- **DOCUMENT EXCERPT**:
1. WebClient to fetch stock prices from the API.
2. Flux to create a reactive stream that emits stock price updates.
3. Sinks.Many to multicast the price updates to multiple subscribers.
4. AtomicReference to store the latest price.
5. retryBackoff for error handling and backpressure control.
6. subscribeOn to specify the scheduler for the flux.

import reactor.core.publisher.Flux;
import reactor.core.publisher.Sinks;
import reactor.core.scheduler.Schedulers;

import java.time.Duration;
import java.util.concurrent.atomic.AtomicReference;

import org.springframework.web.reactive.function.client.WebClient;
import org.springframework.web.reactive.function.client.WebClientResponseException;

public class StockPriceUpdater {
    private final WebClient webClient;
    private final Sinks.Many<StockPrice> priceSink;
    private final AtomicReference<StockPrice> latestPrice;

    public StockPriceUpdater(String apiBaseUrl, String tickerSymbol) {
        this.webClient = WebClient.builder()

- **DATA EXTRACTS**:
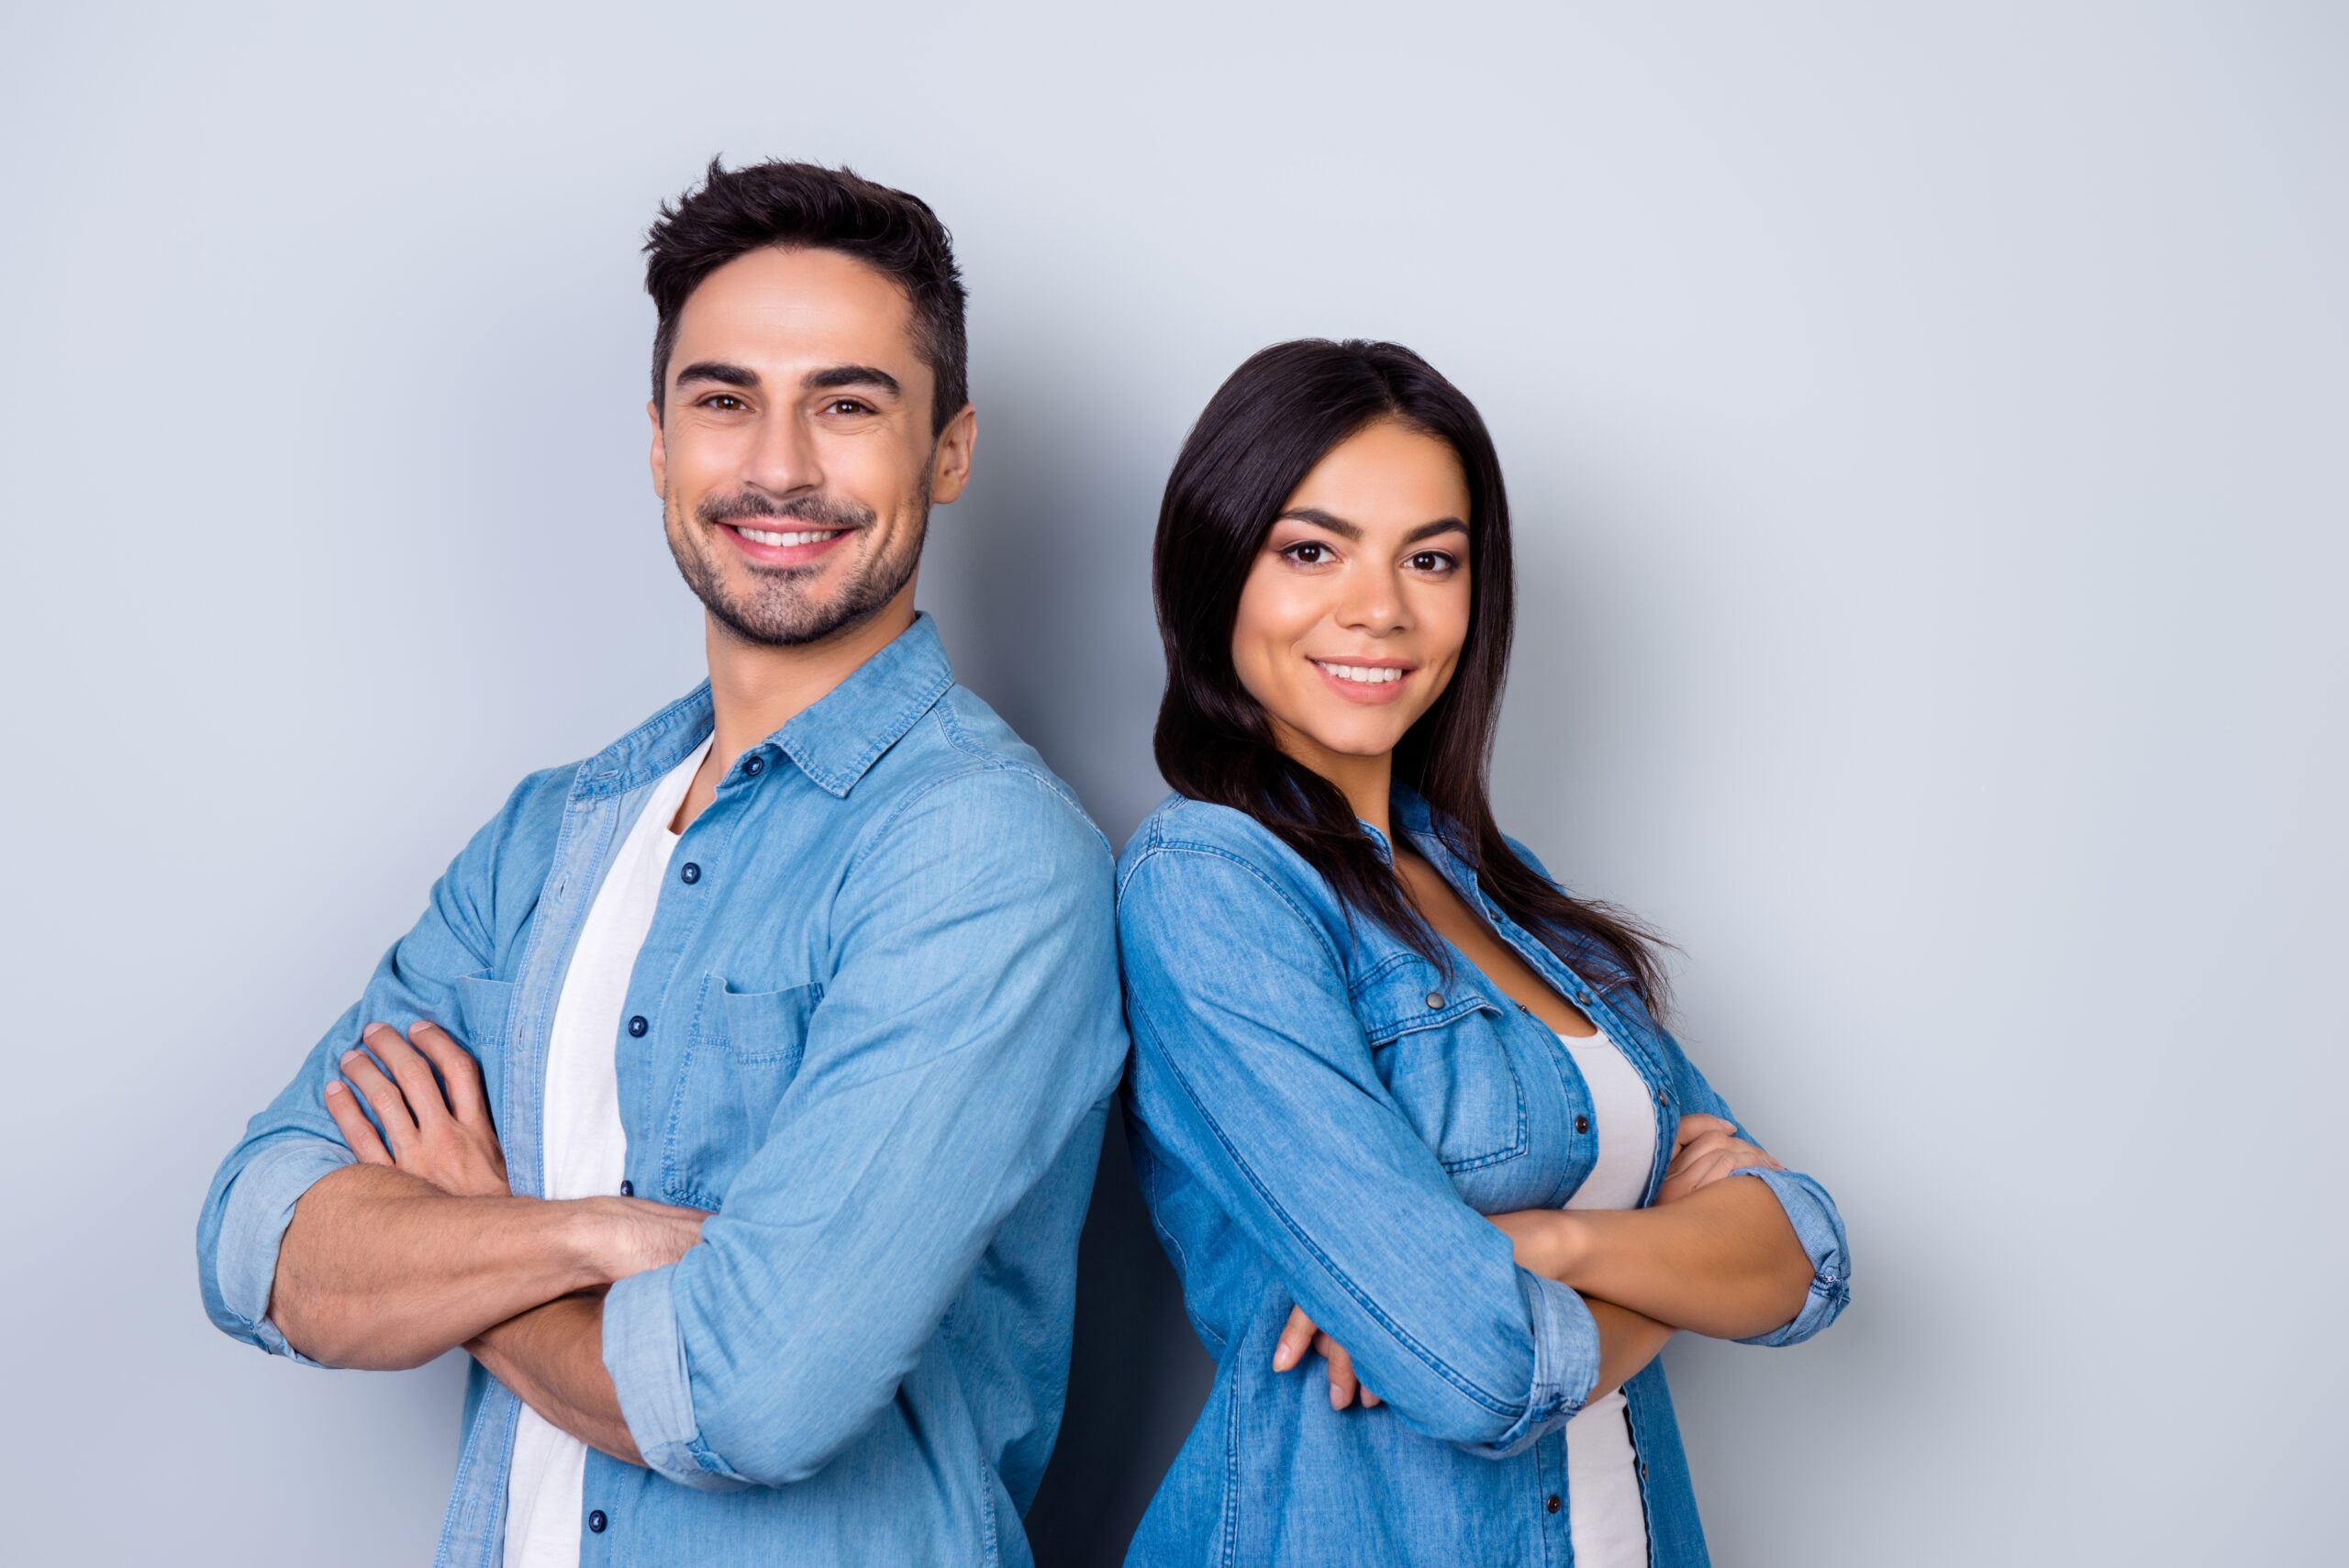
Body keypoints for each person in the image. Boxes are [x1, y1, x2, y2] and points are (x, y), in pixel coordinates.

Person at [195, 159, 1128, 1568]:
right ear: (658, 442)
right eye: (724, 398)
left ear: (949, 448)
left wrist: (467, 1240)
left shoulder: (987, 856)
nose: (778, 466)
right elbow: (258, 1236)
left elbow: (753, 1392)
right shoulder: (552, 834)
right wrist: (583, 1238)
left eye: (848, 403)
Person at [1115, 339, 1852, 1566]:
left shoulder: (1515, 900)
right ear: (1217, 573)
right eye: (1312, 548)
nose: (1380, 607)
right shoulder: (1207, 884)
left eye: (1432, 558)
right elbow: (1477, 1366)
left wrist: (1546, 1245)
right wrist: (1670, 1251)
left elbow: (1803, 1256)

- **ACTIVITY A**:
From the stock price updater code, copy the stretch from "1. WebClient to" through "and backpressure control.".
- **ACTIVITY B**:
Answer these questions about the stock price updater code:
(i) According to the numbered list, what is AtomicReference used for?
(ii) Which class is imported from reactor.core.scheduler?
(iii) What two parameters does the StockPriceUpdater constructor take?
- **ACTIVITY C**:
Continue the stock price updater code after its last line.

- **EXERCISE ANSWER A**:
1. WebClient to fetch stock prices from the API.
2. Flux to create a reactive stream that emits stock price updates.
3. Sinks.Many to multicast the price updates to multiple subscribers.
4. AtomicReference to store the latest price.
5. retryBackoff for error handling and backpressure control.

- **EXERCISE ANSWER B**:
(i) To store the latest price.
(ii) Schedulers.
(iii) String apiBaseUrl and String tickerSymbol.

- **EXERCISE ANSWER C**:
                .baseUrl(apiBaseUrl)
                .build();
        this.priceSink = Sinks.many().multicast().onBackpressureBuffer();
        this.latestPrice = new AtomicReference<>();

        // Create a flux that emits stock price updates
        Flux<StockPrice> priceFlux = Flux.interval(Duration.ofSeconds(1))
                .flatMap(i -> fetchStockPrice(tickerSymbol))
                .doOnError(ex -> System.err.println("Error fetching stock price: " + ex.getMessage()))
                .retryBackoff(3, Duration.ofSeconds(1), Duration.ofSeconds(10))
                .subscribeOn(Schedulers.boundedElastic());

        // Subscribe to the flux and update the UI
        priceFlux.subscribe(price -> {
            latestPrice.set(price);
            priceSink.tryEmitNext(price);
            updateUI(price);
        });
    }

    private StockPrice fetchStockPrice(String tickerSymbol) {
        return webClient.get()
                .uri("/stock/{tickerSymbol}", tickerSymbol)
                .retrieve()
                .bodyToMono(StockPrice.class)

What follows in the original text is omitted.